While there he was involved in an incident and taken into military custody on January 14, 1918, charged with the theft of 200 French francs and a one pound English note from a local resident, Mme Ve Hostier.   He was tried and convicted in a military court and sentenced to two years of hard labour. He began serving his sentence in a military prison (Vedroux les Attaques) on March 23rd of that year.

On November 11, 1918 the Armistice was signed and on November 18th Frank’s charge was commuted to the six months served with the balance suspended. On April 19, 1919 the unexpired portion of his sentence was remitted.

On May 3, 1919 he departed from Liverpool on the HMT Royal George, a Cunard line cruise ship nicknamed ‘Rolling George’. He landed in Halifax on May 14th and on May 17th he was discharged from the military in Port Arthur, Ontario. He was served with War service Class A honours and he headed for his home in Norman, Ontario. He was 35 years of age.

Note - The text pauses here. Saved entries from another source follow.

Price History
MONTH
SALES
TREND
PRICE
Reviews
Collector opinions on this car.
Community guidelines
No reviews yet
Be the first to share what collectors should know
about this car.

The 1921 census shows Frank and his children living in the Claremont Apartments on Burnell Street in Winnipeg and Frank is listed as a widower. Annie’s parents, William and Marion Johnson had placed an ad in the Winnipeg Free Press looking for information on the whereabouts of their daughter or her children in 1920. Little is known about Frank McMullan after this. However, we know that his daughter Marion Annie married Murray Ennis and lived in Winnipeg until her death in 2006; son Herbert and his wife Marjorie had seven children and he was buried in Glen Eden Cemetery in Winnipeg in 1975;   son ‘Jack’ spent time in Yellowknife but was buried in Brookside Cemetery in Winnipeg in 1982; daughter Kay married George Empey and moved to Victoria where she passed away in 1993; and youngest son Frank, who joined the RCAF retiring in 1958 as a Flying Officer, died in 1971 in Winnipeg.